I am fascinated by the transition in the history of psychotherapy from psychoanalysis to cognitive-behavioral therapy, as well as the relative benefits and disadvantages of each approach. Making a cursory survey of the psychoanalytic critiques of CBT, I find a humanistic emphasis on the individuality of each patient; CBT, on the other hand, has objective standards, often ones that are in line with societal expectations, that the patient is encouraged to meet (oftentimes he is given homework). The variation in this regard stems, I think, from different approaches to the symptom. For Freud, the symptom is an expression (like an artwork?) of psychical conflicts: it is necessary, and perhaps even desirable. For Beck, Ellis, et al., the symptom is a localized aberration that can and ought to be excised.
For all its sense of the self’s inviolability and profundity, I react to the psychoanalytic critique of CBT with some exasperation. In an article about the rise of CBT [i], Darian Leader compares a patient’s “little book,” in which he finds sayings that he can read in order to neutralize instances of negative thinking, to Mao’s infamous booklet of maxims. More generally, Leader seems to lament the resonance that great literature once had, because it seemed to limn the region of the “deep soul,” as opposed to the worldview underlying CBT, which detects only surfaces.

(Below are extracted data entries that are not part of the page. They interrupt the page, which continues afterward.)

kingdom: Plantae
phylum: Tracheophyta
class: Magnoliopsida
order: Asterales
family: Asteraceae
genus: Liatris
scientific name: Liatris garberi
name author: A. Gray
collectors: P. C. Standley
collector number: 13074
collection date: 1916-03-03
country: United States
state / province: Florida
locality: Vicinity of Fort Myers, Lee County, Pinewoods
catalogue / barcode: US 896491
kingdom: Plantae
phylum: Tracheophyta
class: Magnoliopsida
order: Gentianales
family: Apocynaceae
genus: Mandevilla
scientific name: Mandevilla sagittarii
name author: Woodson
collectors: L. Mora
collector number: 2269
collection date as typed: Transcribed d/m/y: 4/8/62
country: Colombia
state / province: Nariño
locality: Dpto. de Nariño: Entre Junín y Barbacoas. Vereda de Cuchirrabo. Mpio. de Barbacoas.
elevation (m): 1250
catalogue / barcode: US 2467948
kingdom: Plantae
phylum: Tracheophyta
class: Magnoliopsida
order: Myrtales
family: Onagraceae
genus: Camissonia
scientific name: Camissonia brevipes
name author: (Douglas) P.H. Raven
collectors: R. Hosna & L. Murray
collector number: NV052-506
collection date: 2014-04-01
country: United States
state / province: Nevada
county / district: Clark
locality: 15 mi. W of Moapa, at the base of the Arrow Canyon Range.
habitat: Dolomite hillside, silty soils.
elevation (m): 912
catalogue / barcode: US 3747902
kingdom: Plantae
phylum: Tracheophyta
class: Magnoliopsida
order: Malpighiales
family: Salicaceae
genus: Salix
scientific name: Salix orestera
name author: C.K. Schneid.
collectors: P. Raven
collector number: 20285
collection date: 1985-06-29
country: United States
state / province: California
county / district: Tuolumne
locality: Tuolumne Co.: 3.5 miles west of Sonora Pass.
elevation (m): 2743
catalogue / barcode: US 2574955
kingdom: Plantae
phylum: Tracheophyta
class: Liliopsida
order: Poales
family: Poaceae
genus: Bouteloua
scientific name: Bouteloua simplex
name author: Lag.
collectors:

But therein lies the paradoxical profundity of the system developed by Beck. It limns the region of the soul that, because of the exigency and extremity of its suffering, has gone beyond culture. The desire to return to any version of normalcy is a desire that must be honoured when dealing with potentially severe conditions like bipolar disorder and obsessive-compulsive disorder. “Suddenly,” writes Leader, “the world of human relations described by novelists, poets and playwrights for the past few centuries can just be written off.” Precisely. John Berryman, in his fourteenth Dream Song, conveys this sense of the futility of culture to serve as a palliative to pain: “Ever to confess you’re bored / means you have no / Inner Resources.’ I conclude now I have no / inner resources, because I am heavy bored. / Peoples bore me, / literature bores me, especially great literature…”
This is not to say that CBT is easy. On the contrary, one of its features is a sort of no-nonsense, tough-mindedness. How this manifests clinically will of course vary depending on the disorder being treated. In my case, as someone who has fought OCD for upwards of a decade, it meant finally coming into explicit, unflinching contact with the negative thoughts that for years I had been futilely trying to suppress. For me, Exposure and Response Prevention, the “behavioral” arm of the CBT approach to OCD, entailed doing things that were perhaps more difficult than unearthing the underlying meaning of my symptoms: I had to own them, agree with them, and take full possession of them, so that by the time my treatment was over, I was bored with what were hitherto extremely distressing thoughts. Contrary to the “band-aid” canard, it was the opposite: slowly tearing off that which covered my wound. During analysis, I could develop theories about why I was doing absurd, time-consuming things, and these theories were a kind of comfort. CBT, in ignoring the supposed meanings behind the symptoms, was a means of refusing to play the game that my OCD mind was intent on playing. In other words, it offered, rather than multiple, labyrinthine ways out, only one: the battering ram of behavioral modification, a process that seems to have turned my suffering brain into a “normal” one, and a life stuffy with thoughts into one with the space to pursue those pastimes that my illness had forced me to shunt aside. It’s not that the depths ought not to be plumbed – they should be – but to dismiss CBT as a superficial, Band-Aid solution, is to fail to confront how urgently sufferers want to be reconciled to the average, capitalist, workaday world.